Skin Deep is also partly a mystery — who stole the corpse, and how did they do it? Where is the keycode? I was in the dark until the last pages, though Sanderson gave me a few clues that I missed (I love it when that happens).
I mentioned in my review of Legion that the shortness of these stories means that we don’t get to know Stephen’s aspects very well, but in Skin Deep we get to spend a lot of time with three of them — Tobias is a historian, Ivy is a psychologist, and J.C. is an ex-Navy Seal. Ivy and J.C. have an on-again-off-again romance which adds some humor and some extra weirdness. J.C. doesn’t want to admit he’s not real, so he thinks of himself as an inter-dimensional time traveler who comes to help people in need. (Each of the aspects has their own personality quirks and maybe even mental illnesses.) The aspects can eat, go to the bathroom, and talk to each other on imaginary cell phones. I’m not really sure it always works, but it’s entertaining and it does solve the problem for Sanderson of how to make his hero have so much knowledge and skill without making him seem like a god.

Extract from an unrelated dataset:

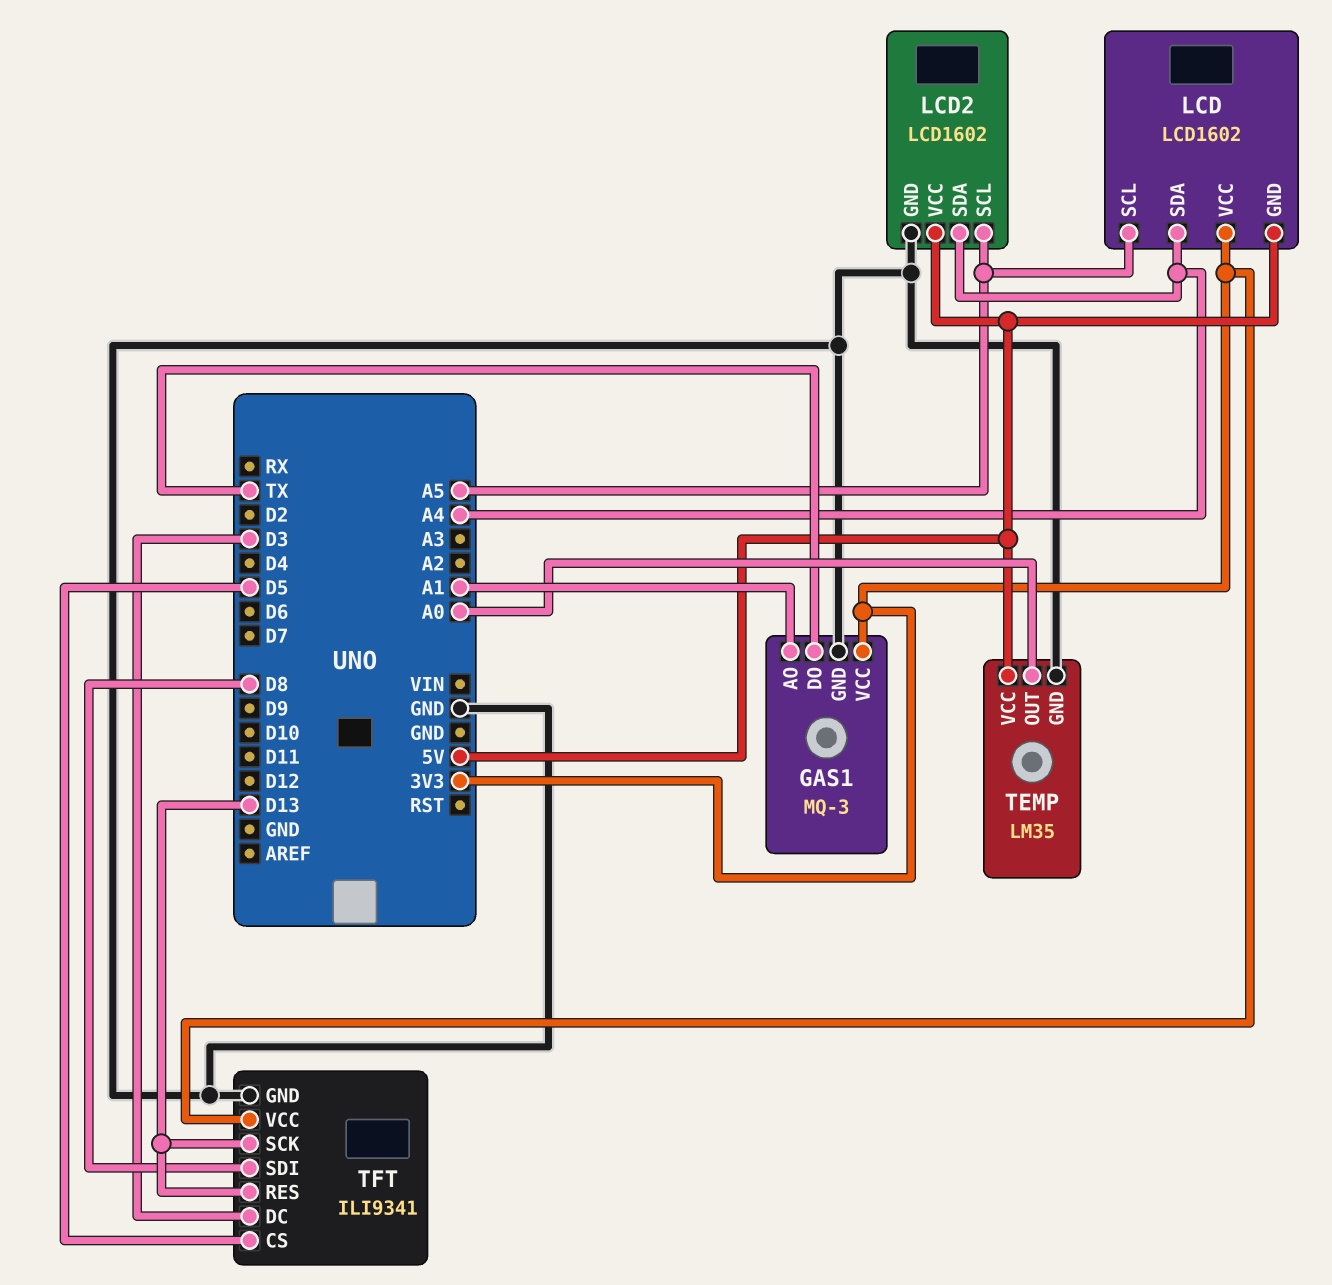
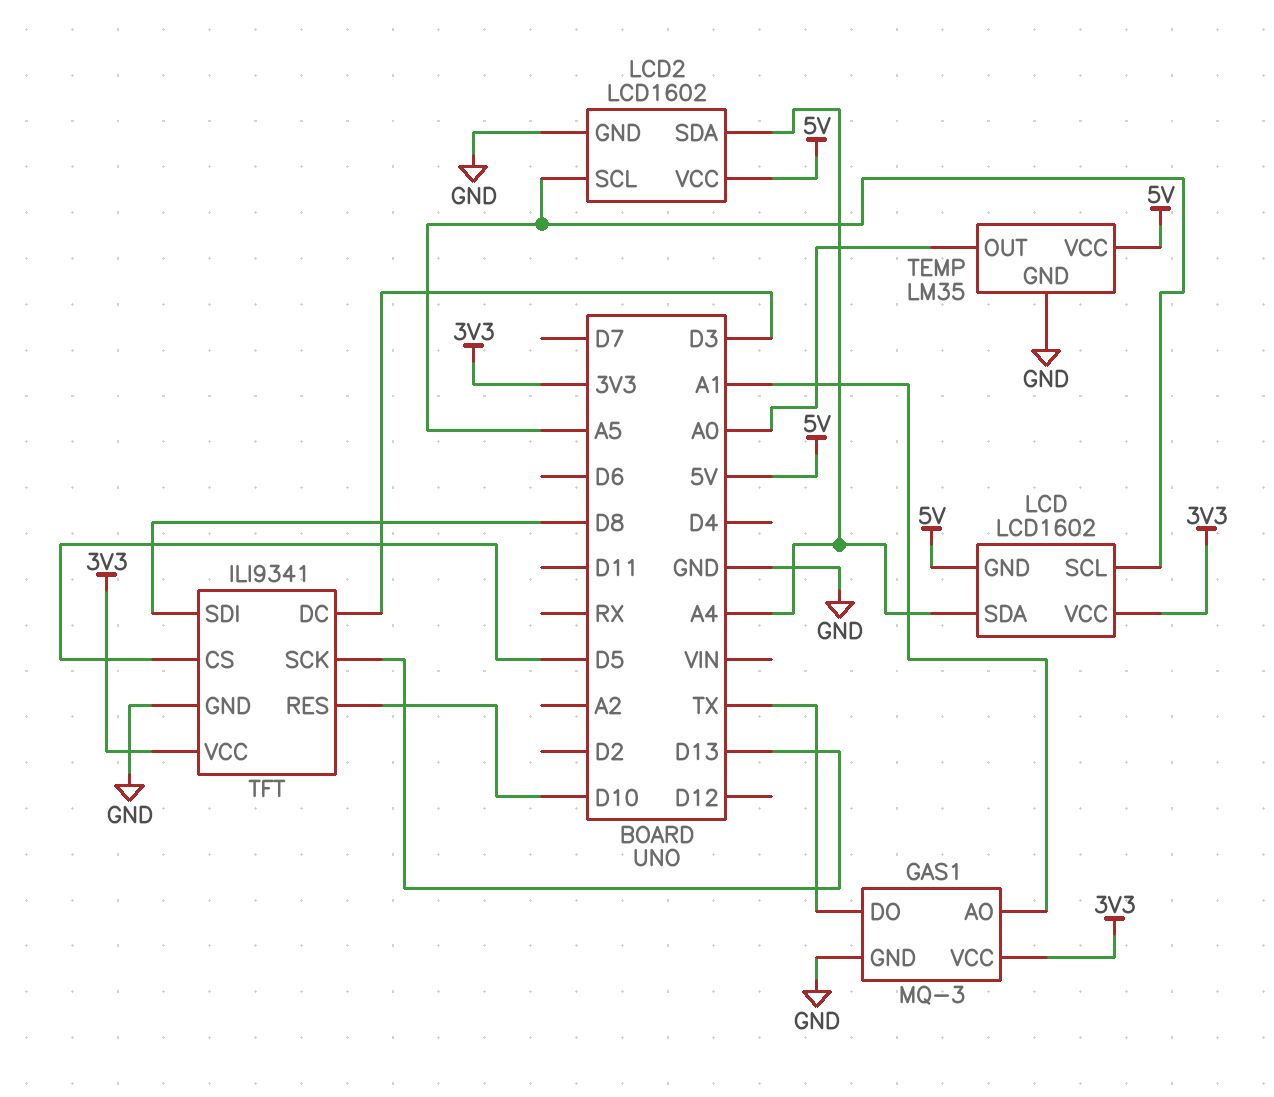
TFT pin RES: D13 -> D10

There’s so much more that Sanderson can do with Stephen and his “friends” and it seems clear that more LEGION stories are planned. I’m glad. The print versions are being published by Subterranean Press and the audio versions are produced by Audible Studios. I have and can recommend both. As I write this, the audio version of Skin Deep is free. Oliver Wyman does a great job with the narration.
I was deeply impressed with Legion: Skin Deep and the level of technical expertise that went into writing it. I have loved all of Sanderson's books, and yet I feel that this is something special. My only complaint is that it is not longer.
The narrator for this, Oliver Wyman, is on of my favorites, and I was ecstatic to hear his voice when I turned the audiobook on.
If you are on the fence I highly recommend this book. It is awesome.